**Saved entries:**
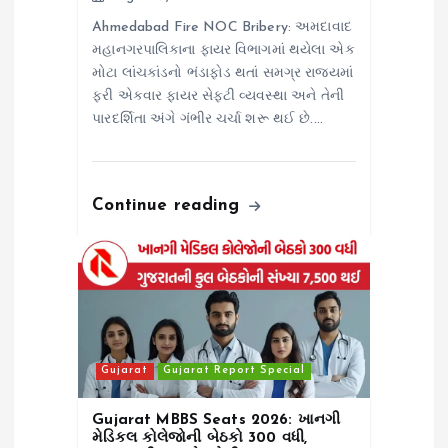
Ahmedabad Fire NOC Bribery: અમદાવાદ
મહાનગરપાલિકાના ફાયર વિભાગમાં થયેલા એક
મોટા લાંચકાંડનો ભંડાફોડ થતાં સમગ્ર રાજ્યમાં
ફરી એકવાર ફાયર સેફટી વ્યવસ્થા અને તેની
પારદર્શિતા અંગે ગંભીર ચર્ચા શરૂ થઈ છે.…
Continue reading
Gujarat
Gujarat Report Special
Gujarat MBBS Seats 2026: ખાનગી
મેડિકલ કોલેજોની બેઠકો 300 વધી,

**Your goal:** Write the records above out again exactly, with no pictures in your copy.

**Finished task:**
Ahmedabad Fire NOC Bribery: અમદાવાદ
મહાનગરપાલિકાના ફાયર વિભાગમાં થયેલા એક
મોટા લાંચકાંડનો ભંડાફોડ થતાં સમગ્ર રાજ્યમાં
ફરી એકવાર ફાયર સેફટી વ્યવસ્થા અને તેની
પારદર્શિતા અંગે ગંભીર ચર્ચા શરૂ થઈ છે.…
Continue reading
Gujarat
Gujarat Report Special
Gujarat MBBS Seats 2026: ખાનગી
મેડિકલ કોલેજોની બેઠકો 300 વધી,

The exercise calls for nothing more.